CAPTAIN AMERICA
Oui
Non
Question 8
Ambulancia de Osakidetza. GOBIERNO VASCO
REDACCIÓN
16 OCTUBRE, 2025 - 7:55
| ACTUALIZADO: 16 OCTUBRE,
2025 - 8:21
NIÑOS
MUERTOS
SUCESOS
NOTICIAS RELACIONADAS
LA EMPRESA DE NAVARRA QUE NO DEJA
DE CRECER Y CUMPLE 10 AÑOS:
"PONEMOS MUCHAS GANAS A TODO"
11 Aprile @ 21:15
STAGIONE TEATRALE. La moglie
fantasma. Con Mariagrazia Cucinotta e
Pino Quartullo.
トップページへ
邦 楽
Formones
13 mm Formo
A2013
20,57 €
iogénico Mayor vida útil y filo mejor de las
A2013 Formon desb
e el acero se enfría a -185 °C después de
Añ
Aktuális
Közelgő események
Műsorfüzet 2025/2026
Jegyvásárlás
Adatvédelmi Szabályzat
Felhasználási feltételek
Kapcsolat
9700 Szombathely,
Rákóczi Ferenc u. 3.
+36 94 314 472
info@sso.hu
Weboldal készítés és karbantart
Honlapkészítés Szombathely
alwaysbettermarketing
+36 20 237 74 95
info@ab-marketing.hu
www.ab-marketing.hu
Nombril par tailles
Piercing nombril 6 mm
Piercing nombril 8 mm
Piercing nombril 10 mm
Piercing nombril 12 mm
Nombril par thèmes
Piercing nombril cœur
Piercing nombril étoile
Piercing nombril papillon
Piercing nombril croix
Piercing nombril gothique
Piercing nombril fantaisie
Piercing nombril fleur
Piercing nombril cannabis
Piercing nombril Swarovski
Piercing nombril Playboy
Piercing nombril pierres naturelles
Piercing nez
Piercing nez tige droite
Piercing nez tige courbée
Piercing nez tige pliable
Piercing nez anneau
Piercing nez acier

· · · · · · ·

WHAT YOU ARE ASKED TO DO =
Print the data from its first line up to and including the line with "Piercing nombril étoile". Reproduce every line without changes.

COMPLETED EXERCISE =
CAPTAIN AMERICA
Oui
Non
Question 8
Ambulancia de Osakidetza. GOBIERNO VASCO
REDACCIÓN
16 OCTUBRE, 2025 - 7:55
| ACTUALIZADO: 16 OCTUBRE,
2025 - 8:21
NIÑOS
MUERTOS
SUCESOS
NOTICIAS RELACIONADAS
LA EMPRESA DE NAVARRA QUE NO DEJA
DE CRECER Y CUMPLE 10 AÑOS:
"PONEMOS MUCHAS GANAS A TODO"
11 Aprile @ 21:15
STAGIONE TEATRALE. La moglie
fantasma. Con Mariagrazia Cucinotta e
Pino Quartullo.
トップページへ
邦 楽
Formones
13 mm Formo
A2013
20,57 €
iogénico Mayor vida útil y filo mejor de las
A2013 Formon desb
e el acero se enfría a -185 °C después de
Añ
Aktuális
Közelgő események
Műsorfüzet 2025/2026
Jegyvásárlás
Adatvédelmi Szabályzat
Felhasználási feltételek
Kapcsolat
9700 Szombathely,
Rákóczi Ferenc u. 3.
+36 94 314 472
info@sso.hu
Weboldal készítés és karbantart
Honlapkészítés Szombathely
alwaysbettermarketing
+36 20 237 74 95
info@ab-marketing.hu
www.ab-marketing.hu
Nombril par tailles
Piercing nombril 6 mm
Piercing nombril 8 mm
Piercing nombril 10 mm
Piercing nombril 12 mm
Nombril par thèmes
Piercing nombril cœur
Piercing nombril étoile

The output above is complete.